## PROMPT 1
In the passage on health care incentives, what is organizational justice ultimately rooted in?
## PROMPT 2
Pick up the passage on health care incentives after its final sentence and keep writing it.

## SUPPLIED PASSAGE
----------

In another ethnographic approach, Magrath et al. note that monetary and quality incentives might crowd out other sources of motivation such as intrinsic motivation, might undermine the social relationship with patients, and might have detrimental effects on teamwork by fostering competition or envy . Nonfinancial incentives might include reward and recognition, but individuals may also be motivated by control over lifestyle and work flexibility. At the larger organizational level, characteristics such as organizational justice have been correlated with better performance . Organizational justice, while manifested by fair policies and procedures, is ultimately rooted in ethically sound practice, professionalism, and model behavior. Thus, it is best to pay attention to both culture and nonmonetary incentives. Effective efforts to improve culture might include leadership development, accountability for highly professional behaviors, and fostering a focus on the patient.
In the end, the incentives of the U.S. health care system have to change to bring about system reform. For better or worse, the primary mechanisms of incentive reimbursement in accountable care organizations (ACOs) are likely to include bundled payments for episodes of care and pay-for-performance in the near future. Bundled payments should reward successful transitions of care efforts and appropriate reductions in utilization. Historically, however, capturing the value of managing complexity at the individual or practice level has been challenging. Utilization risk may force providers to reflect more carefully on care patterns beyond the individual patient and consider efforts such as those of the National Institute for Clinical Excellence (NICE) in the U.K. and “Choosing Wisely,” an effort of the American Board of Internal Medicine to deter low value practices through dissemination of evidence . Already some have shown promising results with the ACO model focused on better coordination of care . However, demanding accountability from clinicians and care teams when they may be hampered by incompletely orchestrated care delivery systems and fragmented electronic health records could be disheartening.

----------

Pose estimation data
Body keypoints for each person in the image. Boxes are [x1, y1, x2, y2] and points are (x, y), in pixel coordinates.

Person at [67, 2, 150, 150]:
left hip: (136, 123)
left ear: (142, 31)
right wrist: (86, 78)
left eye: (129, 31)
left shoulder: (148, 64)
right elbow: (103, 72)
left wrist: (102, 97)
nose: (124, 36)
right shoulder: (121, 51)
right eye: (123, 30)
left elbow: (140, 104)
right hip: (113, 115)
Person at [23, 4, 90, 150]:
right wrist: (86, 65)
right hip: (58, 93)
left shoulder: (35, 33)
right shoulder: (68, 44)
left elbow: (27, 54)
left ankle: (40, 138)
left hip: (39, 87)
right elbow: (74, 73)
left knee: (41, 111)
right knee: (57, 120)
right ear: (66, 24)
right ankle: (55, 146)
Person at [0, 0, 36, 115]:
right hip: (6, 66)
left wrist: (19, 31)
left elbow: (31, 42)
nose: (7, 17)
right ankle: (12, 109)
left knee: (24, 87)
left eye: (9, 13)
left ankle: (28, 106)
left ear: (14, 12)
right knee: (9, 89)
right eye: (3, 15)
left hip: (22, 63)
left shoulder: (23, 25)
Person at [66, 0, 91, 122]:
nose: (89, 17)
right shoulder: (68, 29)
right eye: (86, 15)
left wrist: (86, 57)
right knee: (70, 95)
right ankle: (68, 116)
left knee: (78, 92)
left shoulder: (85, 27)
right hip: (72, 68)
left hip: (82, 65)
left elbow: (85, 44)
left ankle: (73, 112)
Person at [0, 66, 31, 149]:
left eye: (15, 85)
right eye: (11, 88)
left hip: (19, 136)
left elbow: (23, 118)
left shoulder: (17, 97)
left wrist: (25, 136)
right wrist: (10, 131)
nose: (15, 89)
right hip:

----------

## RESPONSE BOX 1
Ethically sound practice, professionalism, and model behavior.

## RESPONSE BOX 2
In conclusion, incentives and their distribution across the team and care settings must be carefully considered. Financial incentives should be considered as just one factor in clinician behavior change [10, 17-20]. Incentive targets should be agreed upon by external stakeholders (patients, insurers, employers, and quality and safety leaders) and practice stakeholders (physicians, advanced practice clinicians, nurses, staff, and community or transitional care coordinators). The team will need education on the incentives, with periodic reinforcement and a process for indoctrinating new team members during orientation. The team’s performance must be frequently fed back to its members and the team should use performance improvement methods to come up with collaborative ways to move toward performance goals.